Dari pihak Indonesia sendiri, penyebaran pamflet itu tentu saja sungguh mengejutkan. Satu jam setelah kejadian itu, Jenderal Mayor drg. Moestopo dan Residen Soedirman langsung menemui Mallaby. Dalam pertemuan tersebut, Mallaby menyatakan dirinya tidak tahu menahu mengenai pamflet yang ditandatangani oleh atasannya itu.
“Namun sebagai perwira British, meski saya sudah menandatangani persetujuan dengan para pemimpin Republik di Surabaya, saya harus mematuhi instruksi panglima saya.” demikian menurut Mallaby seperti dicatat oleh Des Alwi dalam Pertempuran Surabaya November 1945.
Jawaban Mallaby membuat Moestopo dan Soedirman sangat kecewa. Sebagaimana orang-orang Surabaya lainnya, mereka berdua mulai kehilangan rasa percaya kepada pihak Inggris. Terutama ketika Mallaby memerintahkan pasukannya untuk menyita kendaraan-kendaraan milik orang-orang Indonesia, merampas senjata mereka, menduduki gedung-gedung baru dan menginstruksikan pamer kekuatan di tengah kota.

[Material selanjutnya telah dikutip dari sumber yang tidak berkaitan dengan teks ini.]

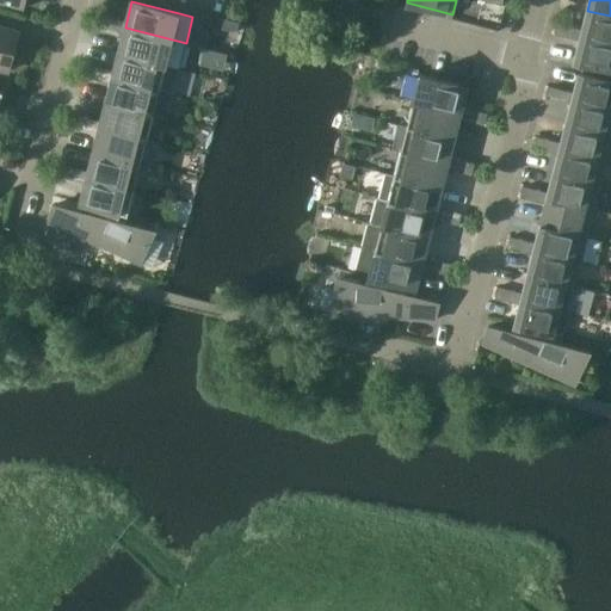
[(610,16),(587,11),(582,29),(581,35),(610,42),(610,16)]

Gubernur Soerjo terus berupaya untuk mencoba jalan tengah. Nyatanya, apa yang diusahakan Soerjo berjalan sia-sia. Situasi justru semakin memanas dan berujung kepada bentrok antara para pejuang Surabaya dengan tentara Inggris pada 28 Oktober 1945. Hingga hari ke-2 pertempuran, arek-arek Suroboyo telah membantai sekira 400 serdadu Inggris (termasuk 16 perwira). Sejarawan McMillan malah memiliki versi berbeda dan cara yang unik dalam menyebutkan jumlah korban: “Karena suatu “pamer kekuatan” menyebabkan 427 nyawa dari suatu pasukan yang memiliki kurang lebih 4.000 prajurit melayang begitu saja…” ungkap McMillan.